• Angelo Bodetti

Pickle Brined Chicken Wings | Smoked Wings

Updated: Jan 8

This recipe is for Pickle Brined Chicken wings. There's no better way to make wings than to Pickle Brine then smoke for an amazing tangy and flavor and some nice crunch.


Ingredients


Tools


Food Prep

Add your chicken and Pickle Juice to the Briner Bucket or another food safe container. Put the bucket in the refrigerator for a 2-3 hours.


Smoker Prep

Get your grill up to 350 degrees with the smoking wood of your choice. Add your heat deflectors because this will be an indirect cook.


Cooking Prep

When your wings are done brining, be sure to rinse then and dry them thoroughly. At this point you can continue with the cooking process or you can put them on a cooling rack and put them in the refrigerator uncovered for 24 hours to dry out the skin even more.

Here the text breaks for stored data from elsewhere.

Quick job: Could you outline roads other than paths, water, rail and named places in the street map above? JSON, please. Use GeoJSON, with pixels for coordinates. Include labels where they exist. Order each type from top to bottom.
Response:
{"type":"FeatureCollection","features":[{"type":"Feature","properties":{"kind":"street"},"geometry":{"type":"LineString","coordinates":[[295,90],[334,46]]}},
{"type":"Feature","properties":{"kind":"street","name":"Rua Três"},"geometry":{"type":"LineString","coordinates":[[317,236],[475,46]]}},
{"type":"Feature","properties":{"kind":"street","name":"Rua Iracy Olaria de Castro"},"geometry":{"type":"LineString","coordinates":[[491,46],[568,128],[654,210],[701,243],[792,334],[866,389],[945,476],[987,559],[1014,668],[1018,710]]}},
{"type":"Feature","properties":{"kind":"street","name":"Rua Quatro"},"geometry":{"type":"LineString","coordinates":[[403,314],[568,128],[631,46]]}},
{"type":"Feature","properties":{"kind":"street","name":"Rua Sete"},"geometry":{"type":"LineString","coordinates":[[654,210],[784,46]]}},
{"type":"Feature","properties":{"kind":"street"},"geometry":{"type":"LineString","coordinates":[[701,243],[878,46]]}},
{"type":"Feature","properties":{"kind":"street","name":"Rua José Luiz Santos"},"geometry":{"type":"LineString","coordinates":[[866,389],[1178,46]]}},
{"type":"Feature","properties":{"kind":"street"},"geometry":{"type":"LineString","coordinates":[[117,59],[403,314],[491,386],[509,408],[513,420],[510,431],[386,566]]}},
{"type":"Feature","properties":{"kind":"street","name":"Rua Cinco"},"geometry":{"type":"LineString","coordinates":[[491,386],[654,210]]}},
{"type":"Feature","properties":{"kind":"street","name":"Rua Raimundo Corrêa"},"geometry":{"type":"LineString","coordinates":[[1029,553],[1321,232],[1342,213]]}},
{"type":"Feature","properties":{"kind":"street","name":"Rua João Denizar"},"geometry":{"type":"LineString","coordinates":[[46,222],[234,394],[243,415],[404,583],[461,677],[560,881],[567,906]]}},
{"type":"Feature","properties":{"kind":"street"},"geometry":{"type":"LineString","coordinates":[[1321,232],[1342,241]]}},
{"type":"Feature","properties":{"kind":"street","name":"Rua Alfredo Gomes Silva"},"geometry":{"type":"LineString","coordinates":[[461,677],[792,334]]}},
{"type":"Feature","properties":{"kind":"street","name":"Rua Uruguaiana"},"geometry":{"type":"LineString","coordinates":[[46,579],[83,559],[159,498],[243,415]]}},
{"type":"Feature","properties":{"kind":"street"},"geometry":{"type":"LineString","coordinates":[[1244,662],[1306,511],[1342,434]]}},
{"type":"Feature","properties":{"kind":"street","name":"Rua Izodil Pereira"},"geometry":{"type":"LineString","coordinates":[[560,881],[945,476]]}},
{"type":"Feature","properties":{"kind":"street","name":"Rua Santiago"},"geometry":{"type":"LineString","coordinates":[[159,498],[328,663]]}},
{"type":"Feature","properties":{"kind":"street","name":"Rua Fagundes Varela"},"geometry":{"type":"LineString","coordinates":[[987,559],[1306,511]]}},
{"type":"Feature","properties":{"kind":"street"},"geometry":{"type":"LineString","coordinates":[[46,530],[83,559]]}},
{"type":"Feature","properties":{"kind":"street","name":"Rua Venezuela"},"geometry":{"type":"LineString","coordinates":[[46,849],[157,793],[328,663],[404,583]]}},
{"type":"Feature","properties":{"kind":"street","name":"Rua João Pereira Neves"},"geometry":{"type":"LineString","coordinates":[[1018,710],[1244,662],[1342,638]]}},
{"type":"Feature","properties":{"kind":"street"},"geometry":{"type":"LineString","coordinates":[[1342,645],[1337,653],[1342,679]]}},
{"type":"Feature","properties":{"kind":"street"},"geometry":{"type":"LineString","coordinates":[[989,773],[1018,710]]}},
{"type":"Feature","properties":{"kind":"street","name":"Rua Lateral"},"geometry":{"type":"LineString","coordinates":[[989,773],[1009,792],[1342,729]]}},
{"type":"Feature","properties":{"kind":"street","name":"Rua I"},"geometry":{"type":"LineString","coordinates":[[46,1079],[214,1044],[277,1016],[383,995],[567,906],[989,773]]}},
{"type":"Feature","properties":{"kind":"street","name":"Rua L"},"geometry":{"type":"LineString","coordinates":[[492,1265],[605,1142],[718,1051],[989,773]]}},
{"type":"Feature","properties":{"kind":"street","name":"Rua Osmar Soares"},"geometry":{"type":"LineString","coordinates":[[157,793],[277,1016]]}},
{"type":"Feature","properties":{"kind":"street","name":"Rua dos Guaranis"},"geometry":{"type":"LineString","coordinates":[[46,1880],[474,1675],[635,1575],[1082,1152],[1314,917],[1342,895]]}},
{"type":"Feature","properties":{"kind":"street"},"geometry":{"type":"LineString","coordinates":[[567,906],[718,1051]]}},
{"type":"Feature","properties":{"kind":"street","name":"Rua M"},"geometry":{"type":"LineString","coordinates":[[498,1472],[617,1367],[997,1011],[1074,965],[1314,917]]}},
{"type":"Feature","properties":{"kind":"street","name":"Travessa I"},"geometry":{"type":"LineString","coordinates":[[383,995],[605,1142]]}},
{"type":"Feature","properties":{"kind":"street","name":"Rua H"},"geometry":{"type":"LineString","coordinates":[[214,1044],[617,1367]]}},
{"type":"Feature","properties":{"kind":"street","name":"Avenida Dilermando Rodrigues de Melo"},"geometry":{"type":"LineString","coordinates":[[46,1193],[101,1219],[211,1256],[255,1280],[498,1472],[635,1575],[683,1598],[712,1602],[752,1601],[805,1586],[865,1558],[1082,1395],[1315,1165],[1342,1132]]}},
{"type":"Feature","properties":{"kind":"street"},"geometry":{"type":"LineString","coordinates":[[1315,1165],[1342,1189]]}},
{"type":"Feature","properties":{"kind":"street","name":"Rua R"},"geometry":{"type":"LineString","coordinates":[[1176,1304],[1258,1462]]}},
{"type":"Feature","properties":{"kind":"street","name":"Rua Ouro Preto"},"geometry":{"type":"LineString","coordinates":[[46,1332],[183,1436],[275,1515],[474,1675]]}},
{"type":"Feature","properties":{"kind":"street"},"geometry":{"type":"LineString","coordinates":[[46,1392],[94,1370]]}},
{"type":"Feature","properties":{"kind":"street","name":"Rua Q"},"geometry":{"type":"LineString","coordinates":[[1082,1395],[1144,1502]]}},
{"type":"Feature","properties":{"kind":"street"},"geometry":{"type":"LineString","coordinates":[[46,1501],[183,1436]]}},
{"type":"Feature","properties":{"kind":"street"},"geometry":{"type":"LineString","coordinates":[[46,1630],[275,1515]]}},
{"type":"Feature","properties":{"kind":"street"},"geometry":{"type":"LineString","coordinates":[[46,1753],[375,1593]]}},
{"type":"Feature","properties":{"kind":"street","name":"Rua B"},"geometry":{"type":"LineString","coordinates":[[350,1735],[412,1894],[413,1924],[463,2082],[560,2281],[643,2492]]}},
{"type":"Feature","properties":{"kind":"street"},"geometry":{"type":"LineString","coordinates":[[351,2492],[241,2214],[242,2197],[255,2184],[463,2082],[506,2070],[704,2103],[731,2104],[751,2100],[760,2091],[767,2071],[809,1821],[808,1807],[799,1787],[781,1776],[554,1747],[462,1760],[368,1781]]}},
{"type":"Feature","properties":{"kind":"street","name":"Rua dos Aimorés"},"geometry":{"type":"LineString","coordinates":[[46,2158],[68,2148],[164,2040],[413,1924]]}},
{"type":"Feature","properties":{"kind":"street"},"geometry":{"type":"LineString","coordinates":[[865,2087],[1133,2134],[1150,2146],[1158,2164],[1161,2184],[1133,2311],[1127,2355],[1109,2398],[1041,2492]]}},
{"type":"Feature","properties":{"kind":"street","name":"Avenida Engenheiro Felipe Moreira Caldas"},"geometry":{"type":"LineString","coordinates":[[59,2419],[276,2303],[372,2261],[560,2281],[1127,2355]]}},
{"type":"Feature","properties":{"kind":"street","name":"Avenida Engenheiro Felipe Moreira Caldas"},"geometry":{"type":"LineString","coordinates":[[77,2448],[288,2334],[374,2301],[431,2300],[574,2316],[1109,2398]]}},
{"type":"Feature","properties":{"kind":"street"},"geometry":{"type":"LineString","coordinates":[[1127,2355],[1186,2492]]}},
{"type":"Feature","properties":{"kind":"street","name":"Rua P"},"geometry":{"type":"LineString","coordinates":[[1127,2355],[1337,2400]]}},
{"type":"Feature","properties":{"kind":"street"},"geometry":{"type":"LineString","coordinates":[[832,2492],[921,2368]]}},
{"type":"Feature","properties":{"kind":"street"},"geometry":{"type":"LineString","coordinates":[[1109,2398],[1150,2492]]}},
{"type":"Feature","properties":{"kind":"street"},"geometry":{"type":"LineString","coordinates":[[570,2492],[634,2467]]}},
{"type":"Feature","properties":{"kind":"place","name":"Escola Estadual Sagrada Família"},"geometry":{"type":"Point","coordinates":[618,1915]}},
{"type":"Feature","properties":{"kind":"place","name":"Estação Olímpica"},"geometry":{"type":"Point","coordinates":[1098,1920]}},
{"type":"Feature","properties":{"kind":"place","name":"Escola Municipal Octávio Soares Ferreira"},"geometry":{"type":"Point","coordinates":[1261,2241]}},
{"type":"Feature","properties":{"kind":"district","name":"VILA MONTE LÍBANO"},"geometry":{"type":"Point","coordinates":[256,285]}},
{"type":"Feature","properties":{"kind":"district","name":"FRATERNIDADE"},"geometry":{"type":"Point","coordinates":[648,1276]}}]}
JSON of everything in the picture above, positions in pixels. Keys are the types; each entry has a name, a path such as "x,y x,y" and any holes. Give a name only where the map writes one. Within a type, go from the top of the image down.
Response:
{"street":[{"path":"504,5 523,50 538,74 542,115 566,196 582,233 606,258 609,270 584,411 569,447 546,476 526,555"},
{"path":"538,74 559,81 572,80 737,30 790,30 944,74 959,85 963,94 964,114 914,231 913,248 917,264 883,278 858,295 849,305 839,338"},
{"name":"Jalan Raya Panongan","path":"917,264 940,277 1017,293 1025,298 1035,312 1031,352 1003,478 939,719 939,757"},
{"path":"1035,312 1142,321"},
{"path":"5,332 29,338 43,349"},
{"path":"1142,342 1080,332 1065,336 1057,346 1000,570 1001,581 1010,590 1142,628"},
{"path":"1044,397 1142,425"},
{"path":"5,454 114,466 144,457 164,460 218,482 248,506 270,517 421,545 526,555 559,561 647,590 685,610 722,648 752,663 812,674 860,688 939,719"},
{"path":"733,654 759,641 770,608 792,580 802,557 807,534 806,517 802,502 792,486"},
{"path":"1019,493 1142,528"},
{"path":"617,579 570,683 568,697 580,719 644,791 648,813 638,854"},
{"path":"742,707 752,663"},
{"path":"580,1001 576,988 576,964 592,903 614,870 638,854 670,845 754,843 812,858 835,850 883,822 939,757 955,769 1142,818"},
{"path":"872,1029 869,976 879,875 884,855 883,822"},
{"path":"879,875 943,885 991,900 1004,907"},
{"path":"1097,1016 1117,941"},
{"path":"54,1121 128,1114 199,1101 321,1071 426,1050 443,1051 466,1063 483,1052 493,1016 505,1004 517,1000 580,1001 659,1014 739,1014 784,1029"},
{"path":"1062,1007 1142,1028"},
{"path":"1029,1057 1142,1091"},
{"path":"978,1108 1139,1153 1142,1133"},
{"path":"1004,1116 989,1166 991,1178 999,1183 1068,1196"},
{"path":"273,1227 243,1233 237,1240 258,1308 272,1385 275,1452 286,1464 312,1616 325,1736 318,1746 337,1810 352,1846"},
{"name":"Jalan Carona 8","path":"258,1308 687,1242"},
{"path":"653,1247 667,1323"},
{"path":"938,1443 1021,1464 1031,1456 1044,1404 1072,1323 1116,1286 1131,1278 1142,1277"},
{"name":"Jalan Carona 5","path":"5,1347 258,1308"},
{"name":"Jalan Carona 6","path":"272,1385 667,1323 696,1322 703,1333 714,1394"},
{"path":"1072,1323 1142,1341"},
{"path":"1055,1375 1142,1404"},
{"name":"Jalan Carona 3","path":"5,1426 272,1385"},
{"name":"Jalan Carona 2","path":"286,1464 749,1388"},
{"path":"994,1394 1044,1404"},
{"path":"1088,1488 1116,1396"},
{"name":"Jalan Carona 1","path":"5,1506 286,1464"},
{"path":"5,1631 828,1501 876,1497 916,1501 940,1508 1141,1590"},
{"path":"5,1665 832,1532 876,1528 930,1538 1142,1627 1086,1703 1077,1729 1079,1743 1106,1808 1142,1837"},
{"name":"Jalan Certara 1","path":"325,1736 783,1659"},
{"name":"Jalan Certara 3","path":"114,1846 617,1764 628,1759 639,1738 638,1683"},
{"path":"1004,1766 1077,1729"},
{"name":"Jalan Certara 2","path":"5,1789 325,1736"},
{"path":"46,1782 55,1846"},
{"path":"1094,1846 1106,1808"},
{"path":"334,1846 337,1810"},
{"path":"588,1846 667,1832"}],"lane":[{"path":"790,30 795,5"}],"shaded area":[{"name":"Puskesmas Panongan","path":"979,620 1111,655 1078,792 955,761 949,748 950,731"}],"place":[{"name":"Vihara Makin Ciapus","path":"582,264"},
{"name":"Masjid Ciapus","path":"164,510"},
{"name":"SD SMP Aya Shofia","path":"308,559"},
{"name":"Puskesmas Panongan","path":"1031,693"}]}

Once you are ready to continue with the cook, apply Duck Fat Spray or Olive Oil as a binder and then season with Meat Church Holy Gospel & Honey Hog (or your seasoning of choice).


Smoke Your Wings

Once your grill is up to a stable 350 degrees you can add your wings. This cook is about 45 minutes total. At the halfway point, be sure to flip your wings and move them around the grill if you have hot spots.


If you like to sauce your wings, be sure to do this as soon as you take them off the grill. The heat from the wings will allow the sauce to tack up nicely.


Wings don't need time to rest, so eat up and enjoy!